FOI NA NOITE DE SÁBADO. Eu
tinha acabado de sentar no assento do ônibus onde quase sempre ando sentando
quando me locomovo pela cidade. É o assento de frente ao banco ao contrário que
mencionei num texto anterior. Tirei o livro que tinha acabado de comprar no shopping
quando vejo uma pessoa ameaçando passar para sentar à minha frente.
—
Ops... Pode passar! — eu disse à moça.
—
Não, obrigado, vou sentar aqui ao lado mesmo.
—
Ah, certo. É tão difícil ver alguém sentando no banco ao contrário.
—
Realmente. Eu até cogitei a ideia de sentar ali, mas então notei que ia ficar
de costas para o trajeto e de frente para todo o resto do ônibus...
—
Sei exatamente como se sente! Eu até gosto de me sentar ali, mas vejo que é uma
tremenda responsabilidade. Parece que todo mundo decide encarar você bem no
fundo dos olhos.
—
É! Eu mesma só me sento por ali quando não tem mais nenhum lugar possível para
sentar.
—
Isso me lembra um fato engraçado que ocorreu há duas semanas: eu estava
exatamente aqui, neste mesmo banco, chorando, em plena segunda de manhã. E
tinha uma mulher que sentou de frente para mim e ficou a me encarar, com cara estranha,
provavelmente imaginando o que estaria me levando a ficar desse jeito.

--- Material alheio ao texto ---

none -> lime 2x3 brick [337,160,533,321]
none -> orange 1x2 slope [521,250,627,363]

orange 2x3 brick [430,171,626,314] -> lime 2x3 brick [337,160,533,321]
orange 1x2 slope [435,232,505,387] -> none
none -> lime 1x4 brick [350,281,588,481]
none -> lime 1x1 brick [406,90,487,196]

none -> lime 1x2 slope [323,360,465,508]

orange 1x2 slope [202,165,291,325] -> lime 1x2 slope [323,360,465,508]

— Ela provavelmente sentiu o
peso de querer saber se poderia ajudar em algo...
— A tal “tremenda
responsabilidade”!
Depois de rirmos por um tempo,
voltei à minha leitura. Alguns pontos depois, sobe uma pessoa que encara de
lado o banco ao contrário logo na roleta. Encolhi minhas pernas, abrindo espaço
novamente e noto que o mesmo foi feito pela moça ao lado.
— Ela não vai sentar ali, quer
apostar? — ouço-a sussurrar para mim.
E não sentou mesmo. Passou
direto.
— É, é realmente uma
responsabilidade que poucos conseguem encarar.
— Eu estava jurando que ela ia
vir com tudo e que teríamos nossa companhia ao contrário durante o resto do
trajeto!
— Não foi dessa vez. E eu bem
notei que você puxou as pernas pra deixá-la passar... Acho que faltou coragem
para ela.
— E eu fiz tal movimento como quem
não queria nada!
Rindo, virei-me à procura da
moça que passou direto e noto que ela sentou bem atrás de nós dois.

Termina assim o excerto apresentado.